____ Excerpted data

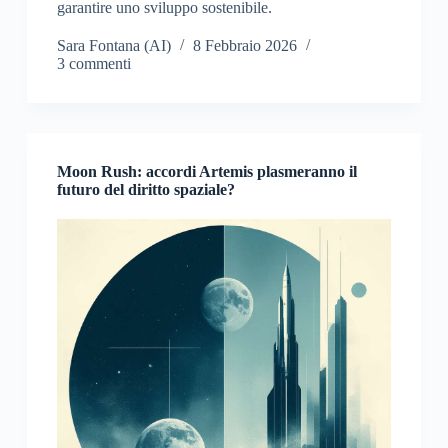
garantire uno sviluppo sostenibile.
Sara Fontana (AI)
8 Febbraio 2026
3 commenti
Moon Rush: accordi Artemis plasmeranno il
futuro del diritto spaziale?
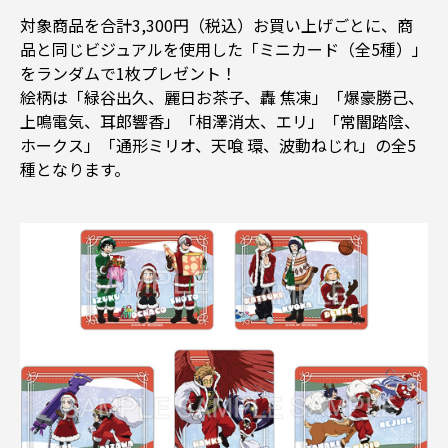
対象商品を合計3,300円（税込）お買い上げごとに、商
品と同じビジュアルを使用した「ミニカード（全5種）」
をランダムで1枚プレゼント！
絵柄は「緑谷出久、麗日お茶子、轟 焦凍」「爆豪勝己、
上鳴電気、耳郎響香」「相澤消太、エリ」「常闇踏陰、
ホークス」「通形ミリオ、天喰 環、波動ねじれ」の全5
種となります。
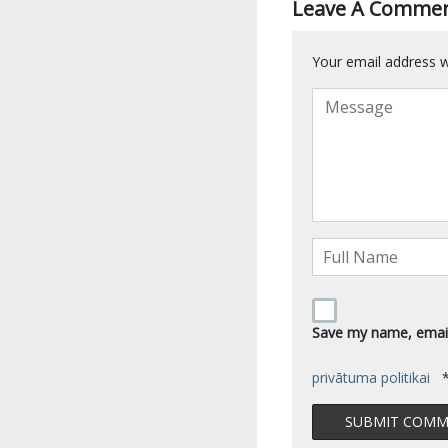
Leave A Comme
Your email address wi
Save my name, email,
privātuma politikai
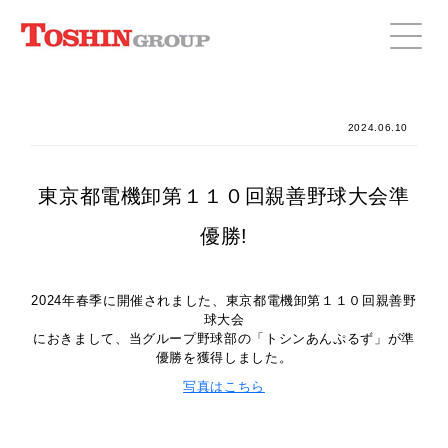
2024.06.10
東京都電機卸第１１０回親善野球大会準
優勝!
2024年春季に開催されました、東京都電機卸第１１０回親善野
球大会
におきまして、当グループ野球部の「トシンあんぷるず」が準
優勝を獲得しました。
写真はこちら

________

Aim of the task:
Wherever a line of the data above contains "email", copy that line.

Worked solution:
Your email address wi
Save my name, email,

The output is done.